On grinding through six innings…
“That’s all that matters to me. If I give the team a chance to win and we come out on top, which we did the past two outings. No one ever said this is going to be easy. It’s easy to get going when stuff is going your way and you’re feeling great. Right now, I feel great, I think I’m just fighting myself too much and not letting the game come to me.
“When everything’s working it’s easy to get through a game and go eight-nine innings. It’s these outings that make you mentally strong and you’re like, you know what, I grinded and I did everything I could and I made it through six.”
On control problems the biggest issue lately….
“It’s pretty obvious that’s what it is. I’m just throwing too many balls, getting deep in counts, and fighting myself to come all the way back … If these are my worst outings then I’ll take them anytime. It’s all about grinding and giving your team a chance to win.”
On overall health…
“I came in and I told Papi (Blue Jays hitting coach Bruce Walton), man I felt great. These past two games I felt better than I did earlier in the month. This game works in mysterious ways sometimes. But I feel great, I’d be worried if my velocities were down and stuff like that. But I look up there sometimes and my velocity is there … it’s just a matter of throwing strikes and getting back on my side and getting deep into these games.

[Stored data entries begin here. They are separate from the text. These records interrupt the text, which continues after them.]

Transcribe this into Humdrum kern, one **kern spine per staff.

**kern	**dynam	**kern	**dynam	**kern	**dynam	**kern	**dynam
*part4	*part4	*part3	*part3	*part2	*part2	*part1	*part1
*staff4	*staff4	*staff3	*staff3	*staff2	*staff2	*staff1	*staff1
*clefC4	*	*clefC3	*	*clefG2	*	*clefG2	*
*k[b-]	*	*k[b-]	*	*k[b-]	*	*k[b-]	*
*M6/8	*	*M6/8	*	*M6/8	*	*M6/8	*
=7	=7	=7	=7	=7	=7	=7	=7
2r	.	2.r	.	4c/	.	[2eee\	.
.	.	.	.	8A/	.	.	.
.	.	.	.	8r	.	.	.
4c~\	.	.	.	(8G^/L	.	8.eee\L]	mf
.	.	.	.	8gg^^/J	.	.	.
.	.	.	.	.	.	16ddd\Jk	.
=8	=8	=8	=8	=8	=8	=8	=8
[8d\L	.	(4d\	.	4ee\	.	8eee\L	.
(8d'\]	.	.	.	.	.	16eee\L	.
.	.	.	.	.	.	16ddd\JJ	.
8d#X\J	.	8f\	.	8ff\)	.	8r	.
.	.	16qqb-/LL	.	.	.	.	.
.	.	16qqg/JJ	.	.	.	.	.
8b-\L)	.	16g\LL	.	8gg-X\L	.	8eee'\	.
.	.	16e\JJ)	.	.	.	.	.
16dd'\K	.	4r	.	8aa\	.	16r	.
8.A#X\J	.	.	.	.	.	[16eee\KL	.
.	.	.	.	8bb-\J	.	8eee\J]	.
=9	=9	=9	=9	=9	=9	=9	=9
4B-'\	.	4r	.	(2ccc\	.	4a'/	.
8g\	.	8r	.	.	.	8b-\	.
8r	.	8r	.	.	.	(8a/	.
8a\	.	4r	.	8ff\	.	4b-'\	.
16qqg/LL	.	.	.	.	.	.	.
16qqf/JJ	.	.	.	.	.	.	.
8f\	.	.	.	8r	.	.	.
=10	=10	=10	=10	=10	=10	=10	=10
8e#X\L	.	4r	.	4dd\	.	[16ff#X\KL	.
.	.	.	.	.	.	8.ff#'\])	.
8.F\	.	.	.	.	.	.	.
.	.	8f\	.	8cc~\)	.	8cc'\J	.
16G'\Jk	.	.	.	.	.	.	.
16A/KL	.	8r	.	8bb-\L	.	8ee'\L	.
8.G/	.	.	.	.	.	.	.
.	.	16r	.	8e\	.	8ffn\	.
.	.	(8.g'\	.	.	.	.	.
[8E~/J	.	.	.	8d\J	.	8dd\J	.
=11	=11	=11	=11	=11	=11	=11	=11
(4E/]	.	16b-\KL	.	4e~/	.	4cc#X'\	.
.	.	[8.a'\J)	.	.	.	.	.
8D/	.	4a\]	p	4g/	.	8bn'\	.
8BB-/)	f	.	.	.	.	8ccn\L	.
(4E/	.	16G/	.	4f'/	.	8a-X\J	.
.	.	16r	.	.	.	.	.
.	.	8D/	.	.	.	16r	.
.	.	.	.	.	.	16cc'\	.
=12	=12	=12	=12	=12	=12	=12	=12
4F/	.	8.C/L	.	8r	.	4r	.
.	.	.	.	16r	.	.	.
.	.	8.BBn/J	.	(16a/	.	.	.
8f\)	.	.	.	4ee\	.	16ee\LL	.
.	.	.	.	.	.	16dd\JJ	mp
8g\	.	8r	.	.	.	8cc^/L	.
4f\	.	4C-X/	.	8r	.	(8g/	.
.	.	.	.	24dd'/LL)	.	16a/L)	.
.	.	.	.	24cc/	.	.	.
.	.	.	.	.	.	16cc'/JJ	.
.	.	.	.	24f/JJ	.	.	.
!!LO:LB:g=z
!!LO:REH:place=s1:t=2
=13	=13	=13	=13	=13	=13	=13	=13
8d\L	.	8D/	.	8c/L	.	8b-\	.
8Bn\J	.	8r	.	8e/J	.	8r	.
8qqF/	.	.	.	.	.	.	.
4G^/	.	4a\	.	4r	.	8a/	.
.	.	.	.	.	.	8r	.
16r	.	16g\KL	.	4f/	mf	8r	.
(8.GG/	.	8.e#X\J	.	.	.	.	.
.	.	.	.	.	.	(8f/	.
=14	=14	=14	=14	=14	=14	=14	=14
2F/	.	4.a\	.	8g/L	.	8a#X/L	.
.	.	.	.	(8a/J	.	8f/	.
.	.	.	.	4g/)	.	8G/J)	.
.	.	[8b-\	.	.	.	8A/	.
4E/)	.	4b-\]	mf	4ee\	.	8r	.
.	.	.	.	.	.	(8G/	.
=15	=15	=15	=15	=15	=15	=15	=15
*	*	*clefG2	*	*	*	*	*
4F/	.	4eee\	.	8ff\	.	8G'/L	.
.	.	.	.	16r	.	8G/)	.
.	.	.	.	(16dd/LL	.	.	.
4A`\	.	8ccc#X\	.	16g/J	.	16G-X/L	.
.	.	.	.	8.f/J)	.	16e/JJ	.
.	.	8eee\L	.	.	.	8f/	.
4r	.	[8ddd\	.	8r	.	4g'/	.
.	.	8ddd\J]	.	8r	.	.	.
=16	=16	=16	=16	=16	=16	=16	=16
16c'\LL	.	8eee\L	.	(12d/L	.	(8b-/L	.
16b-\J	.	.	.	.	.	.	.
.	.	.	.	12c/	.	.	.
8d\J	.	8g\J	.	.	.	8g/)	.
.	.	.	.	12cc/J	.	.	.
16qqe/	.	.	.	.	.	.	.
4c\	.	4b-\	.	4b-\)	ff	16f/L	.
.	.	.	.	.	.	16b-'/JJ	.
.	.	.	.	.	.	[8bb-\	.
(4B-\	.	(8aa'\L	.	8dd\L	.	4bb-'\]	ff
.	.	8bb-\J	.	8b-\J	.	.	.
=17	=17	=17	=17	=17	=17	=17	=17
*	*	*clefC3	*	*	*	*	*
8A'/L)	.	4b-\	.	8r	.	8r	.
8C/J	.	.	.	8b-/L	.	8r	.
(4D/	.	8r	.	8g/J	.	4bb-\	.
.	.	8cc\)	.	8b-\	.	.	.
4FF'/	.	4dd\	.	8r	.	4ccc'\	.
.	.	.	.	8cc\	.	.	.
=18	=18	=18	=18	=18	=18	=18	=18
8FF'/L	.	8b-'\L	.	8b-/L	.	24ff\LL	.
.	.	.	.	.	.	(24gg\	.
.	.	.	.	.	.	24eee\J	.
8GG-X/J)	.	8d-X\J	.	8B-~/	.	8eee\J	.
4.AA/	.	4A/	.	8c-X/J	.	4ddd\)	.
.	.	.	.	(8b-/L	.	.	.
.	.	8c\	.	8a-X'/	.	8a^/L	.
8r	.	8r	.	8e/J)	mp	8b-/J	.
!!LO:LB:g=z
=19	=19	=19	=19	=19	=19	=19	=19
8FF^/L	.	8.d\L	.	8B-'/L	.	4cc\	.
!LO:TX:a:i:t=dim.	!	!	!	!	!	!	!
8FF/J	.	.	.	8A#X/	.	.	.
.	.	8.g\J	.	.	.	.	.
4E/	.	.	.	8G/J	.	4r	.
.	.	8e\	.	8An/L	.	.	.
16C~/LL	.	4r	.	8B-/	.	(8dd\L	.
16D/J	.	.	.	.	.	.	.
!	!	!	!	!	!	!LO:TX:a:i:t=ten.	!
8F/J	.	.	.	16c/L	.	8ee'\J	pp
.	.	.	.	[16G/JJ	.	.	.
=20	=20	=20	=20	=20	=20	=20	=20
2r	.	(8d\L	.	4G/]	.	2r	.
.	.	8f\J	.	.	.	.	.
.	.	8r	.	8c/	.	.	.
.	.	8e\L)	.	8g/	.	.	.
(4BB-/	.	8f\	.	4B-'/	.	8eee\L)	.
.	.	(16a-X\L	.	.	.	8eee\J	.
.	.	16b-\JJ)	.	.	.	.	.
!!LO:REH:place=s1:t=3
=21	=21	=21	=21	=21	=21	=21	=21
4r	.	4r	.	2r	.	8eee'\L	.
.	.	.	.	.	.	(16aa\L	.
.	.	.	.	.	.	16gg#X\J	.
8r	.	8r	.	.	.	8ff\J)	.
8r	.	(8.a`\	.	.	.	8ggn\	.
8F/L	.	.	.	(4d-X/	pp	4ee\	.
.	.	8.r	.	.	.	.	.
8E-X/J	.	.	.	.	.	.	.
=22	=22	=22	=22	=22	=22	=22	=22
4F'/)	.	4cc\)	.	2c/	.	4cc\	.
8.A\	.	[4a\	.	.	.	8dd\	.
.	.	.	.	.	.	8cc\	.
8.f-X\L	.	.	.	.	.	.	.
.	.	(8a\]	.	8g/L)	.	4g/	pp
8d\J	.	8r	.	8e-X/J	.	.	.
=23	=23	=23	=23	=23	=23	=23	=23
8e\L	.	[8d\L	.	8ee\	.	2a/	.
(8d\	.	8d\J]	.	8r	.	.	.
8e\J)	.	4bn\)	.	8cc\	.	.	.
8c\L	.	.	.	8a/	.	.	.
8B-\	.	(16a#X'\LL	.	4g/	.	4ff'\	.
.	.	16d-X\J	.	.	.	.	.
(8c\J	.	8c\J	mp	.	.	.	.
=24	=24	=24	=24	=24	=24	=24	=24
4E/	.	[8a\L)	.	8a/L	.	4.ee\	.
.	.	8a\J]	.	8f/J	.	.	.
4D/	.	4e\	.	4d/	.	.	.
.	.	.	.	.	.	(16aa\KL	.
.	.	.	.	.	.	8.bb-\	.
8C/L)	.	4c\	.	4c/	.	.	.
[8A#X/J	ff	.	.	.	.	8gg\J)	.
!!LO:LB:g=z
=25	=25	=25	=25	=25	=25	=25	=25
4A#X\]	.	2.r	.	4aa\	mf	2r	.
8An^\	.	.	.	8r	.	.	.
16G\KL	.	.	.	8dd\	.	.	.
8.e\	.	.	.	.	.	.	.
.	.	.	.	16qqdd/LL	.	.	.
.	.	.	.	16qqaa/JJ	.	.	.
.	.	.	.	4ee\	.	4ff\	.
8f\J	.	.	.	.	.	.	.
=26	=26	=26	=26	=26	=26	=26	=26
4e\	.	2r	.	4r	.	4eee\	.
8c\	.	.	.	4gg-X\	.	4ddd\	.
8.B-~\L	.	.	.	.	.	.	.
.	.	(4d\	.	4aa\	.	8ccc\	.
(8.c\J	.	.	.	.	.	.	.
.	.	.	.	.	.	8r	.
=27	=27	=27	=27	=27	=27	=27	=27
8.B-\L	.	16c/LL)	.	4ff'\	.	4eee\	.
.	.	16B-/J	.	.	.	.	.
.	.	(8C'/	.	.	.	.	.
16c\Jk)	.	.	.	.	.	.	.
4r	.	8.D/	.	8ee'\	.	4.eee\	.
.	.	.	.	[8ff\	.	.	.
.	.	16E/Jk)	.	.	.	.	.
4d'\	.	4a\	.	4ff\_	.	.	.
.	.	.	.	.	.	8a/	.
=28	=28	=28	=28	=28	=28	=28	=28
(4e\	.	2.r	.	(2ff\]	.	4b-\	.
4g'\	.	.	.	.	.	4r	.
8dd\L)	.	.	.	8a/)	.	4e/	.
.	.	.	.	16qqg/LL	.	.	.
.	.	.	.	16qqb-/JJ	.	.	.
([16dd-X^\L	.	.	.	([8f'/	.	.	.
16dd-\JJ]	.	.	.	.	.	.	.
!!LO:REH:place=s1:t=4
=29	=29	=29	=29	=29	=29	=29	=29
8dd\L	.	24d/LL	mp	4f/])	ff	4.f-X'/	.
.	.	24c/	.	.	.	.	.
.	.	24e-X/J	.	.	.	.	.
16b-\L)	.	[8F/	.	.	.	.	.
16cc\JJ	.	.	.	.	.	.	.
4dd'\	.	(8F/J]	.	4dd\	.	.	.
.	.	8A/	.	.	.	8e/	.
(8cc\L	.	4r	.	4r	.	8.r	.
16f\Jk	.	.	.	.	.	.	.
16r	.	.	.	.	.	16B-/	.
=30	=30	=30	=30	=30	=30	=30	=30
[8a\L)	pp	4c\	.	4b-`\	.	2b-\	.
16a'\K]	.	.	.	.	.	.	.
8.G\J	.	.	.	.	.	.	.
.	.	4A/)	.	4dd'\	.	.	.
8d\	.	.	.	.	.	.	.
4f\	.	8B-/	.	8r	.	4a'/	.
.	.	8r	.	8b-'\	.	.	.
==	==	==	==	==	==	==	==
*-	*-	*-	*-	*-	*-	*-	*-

On what he has seen from Romero lately…
“That he’s been able to give us a chance. His last couple of starts he has been getting kind of amped up and a little upset pretty quick. It’s been a big thing for him to just calm down mentally, just go out there and make pitches because when you get upset it’s when things stay in the middle of the plate and you try to do too much.
On his performance at the plate…
“I’ve been swinging it well lately. everything has been going good… I’ve been driving in runs when I’ve needed to and that’s a big thing for me is driving in those runs and that’s the way it’s been going lately. Sometimes you hit the ball right at the guy and today I got a couple to fall in there and I’ve felt good at the plate.”
“I didn’t think he had his best stuff, but the thing that’s special about Ricky, is his competitiveness. Couple big double plays to get him out of some jams, he just never gave in all night, got us through the sixth to turn it over to the bullpen.”
A ‘here we go again’ feeling after the Damon HR?
“Yeah, if it wasn’t for Ricky. We knew that the numbers, obviously he hit a second one against Ricky, the numbers, the matchups with him haven’t been good but (Romero) just never gives in and that’s what’s special, that’s what he has done all year, is rally when we really needed him.”
“Offensively we put ourselves in a position, because of what the pitcher did, to be aggressive on the bases. This is a good offensive club and I think we played a bit more as a club tonight.”
On Jesse Litsch topping 90 mph just once and whether fatigue is a factor…
“That’s hard to say. It might be the role, it might be the time of year, it’s hard to say. What I liked about it, is that he get himself into trouble and then got himself out of trouble. I know he was frustrated when he came in after that inning, we went over and said, it doesn’t matter you got out of it. Let’s build on that.”